## PROVIDED PASSAGE
"""
Digital Preservation Training Programme:
Warwick, 10-14th October 2005
The Digital Preservation Training Programme (DPTP) offers practical training and support to all staff involved in managing digital information within their institutions. The pilot training programme will be geared towards Higher Education and Further Education institutions but the content will also be broadly applicable. Managing digital material requires a range of skills from different individuals working within an institution, from managers to operational staff, and includes legal, policy and economic considerations as well as technical strategies. The DPTP is being led by the University of London Computer Centre, in association with the Digital Preservation Coalition, AHDS, King's College Digital Consultancy Service and in partnership with Cornell University. The modular structure of the course will encourage individuals to apply their new found skills on return to their host institution.
A pilot residential DPTP takes place in the University of Warwick, October 10th-14th, 2005. Places on the pilot will be heavily subsidised through generous funding by JISC. Places are therefore limited. If you are interested in attending, then we recommend that you register your interest as soon as possible. DPTP plans to offer the programme again, but without subsidy.
"""
## INSTRUCTIONS
[A] From the training programme announcement, print the text from "A pilot residential" to "but without subsidy.".
[B] Name every organization that the training programme announcement says leads the DPTP or works with it in association or partnership.

## LISTED RECORDS
"""
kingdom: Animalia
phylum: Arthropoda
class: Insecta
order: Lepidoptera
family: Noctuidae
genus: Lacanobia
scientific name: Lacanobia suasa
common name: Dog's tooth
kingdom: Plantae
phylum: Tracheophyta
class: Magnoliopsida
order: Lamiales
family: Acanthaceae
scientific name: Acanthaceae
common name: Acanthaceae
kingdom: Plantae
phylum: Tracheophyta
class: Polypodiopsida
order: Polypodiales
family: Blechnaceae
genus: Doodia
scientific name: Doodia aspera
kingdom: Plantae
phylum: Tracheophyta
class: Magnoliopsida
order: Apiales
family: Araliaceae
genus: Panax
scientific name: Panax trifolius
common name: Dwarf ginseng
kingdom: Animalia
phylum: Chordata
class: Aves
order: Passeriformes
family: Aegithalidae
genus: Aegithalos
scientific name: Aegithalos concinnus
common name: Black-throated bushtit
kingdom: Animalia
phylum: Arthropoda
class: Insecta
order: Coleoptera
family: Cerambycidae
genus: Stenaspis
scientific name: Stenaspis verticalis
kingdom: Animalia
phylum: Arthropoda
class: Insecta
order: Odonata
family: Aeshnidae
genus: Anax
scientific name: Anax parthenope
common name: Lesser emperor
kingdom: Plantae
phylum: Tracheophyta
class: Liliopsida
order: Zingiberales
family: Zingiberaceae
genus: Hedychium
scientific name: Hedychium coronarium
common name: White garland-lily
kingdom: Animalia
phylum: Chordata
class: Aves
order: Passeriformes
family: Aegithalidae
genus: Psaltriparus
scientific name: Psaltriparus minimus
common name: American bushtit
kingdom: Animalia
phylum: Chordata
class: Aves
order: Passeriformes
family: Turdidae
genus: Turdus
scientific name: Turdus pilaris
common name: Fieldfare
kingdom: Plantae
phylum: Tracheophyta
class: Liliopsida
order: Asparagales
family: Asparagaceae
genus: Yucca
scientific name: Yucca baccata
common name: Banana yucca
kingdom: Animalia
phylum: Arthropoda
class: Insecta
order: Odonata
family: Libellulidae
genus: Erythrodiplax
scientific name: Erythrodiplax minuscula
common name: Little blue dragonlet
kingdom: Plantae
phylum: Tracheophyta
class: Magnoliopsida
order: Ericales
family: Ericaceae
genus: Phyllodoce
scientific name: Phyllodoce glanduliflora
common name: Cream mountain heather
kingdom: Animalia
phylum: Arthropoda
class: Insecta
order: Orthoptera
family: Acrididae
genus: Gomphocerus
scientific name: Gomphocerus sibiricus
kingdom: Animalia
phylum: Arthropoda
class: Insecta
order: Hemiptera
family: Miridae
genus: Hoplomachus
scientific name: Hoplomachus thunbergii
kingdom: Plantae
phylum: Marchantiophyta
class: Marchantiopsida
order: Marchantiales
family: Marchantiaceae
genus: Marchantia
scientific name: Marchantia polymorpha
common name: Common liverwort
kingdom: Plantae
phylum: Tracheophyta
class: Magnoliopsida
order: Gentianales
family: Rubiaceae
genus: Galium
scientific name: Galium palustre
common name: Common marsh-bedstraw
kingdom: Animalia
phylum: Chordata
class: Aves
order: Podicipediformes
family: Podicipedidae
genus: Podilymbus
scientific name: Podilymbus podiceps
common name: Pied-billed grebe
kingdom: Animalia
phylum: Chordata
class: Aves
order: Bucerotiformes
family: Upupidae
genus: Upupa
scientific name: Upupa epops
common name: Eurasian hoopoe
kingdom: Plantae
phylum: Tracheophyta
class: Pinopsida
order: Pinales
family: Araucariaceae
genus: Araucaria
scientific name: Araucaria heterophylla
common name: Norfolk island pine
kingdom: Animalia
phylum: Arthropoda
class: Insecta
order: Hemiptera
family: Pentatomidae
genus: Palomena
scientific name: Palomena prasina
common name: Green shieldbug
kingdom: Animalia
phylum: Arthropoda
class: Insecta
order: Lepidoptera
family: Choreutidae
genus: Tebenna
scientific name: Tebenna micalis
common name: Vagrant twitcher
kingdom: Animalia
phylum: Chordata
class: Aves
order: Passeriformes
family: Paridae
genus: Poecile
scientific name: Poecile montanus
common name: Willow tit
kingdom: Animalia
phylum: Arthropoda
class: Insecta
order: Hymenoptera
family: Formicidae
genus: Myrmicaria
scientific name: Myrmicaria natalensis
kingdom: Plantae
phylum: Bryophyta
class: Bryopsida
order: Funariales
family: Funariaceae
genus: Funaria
"""
## OUTPUTS IN ORDER
[A]
A pilot residential DPTP takes place in the University of Warwick, October 10th-14th, 2005. Places on the pilot will be heavily subsidised through generous funding by JISC. Places are therefore limited. If you are interested in attending, then we recommend that you register your interest as soon as possible. DPTP plans to offer the programme again, but without subsidy.

[B]
- University of London Computer Centre
- Digital Preservation Coalition
- AHDS
- King's College Digital Consultancy Service
- Cornell University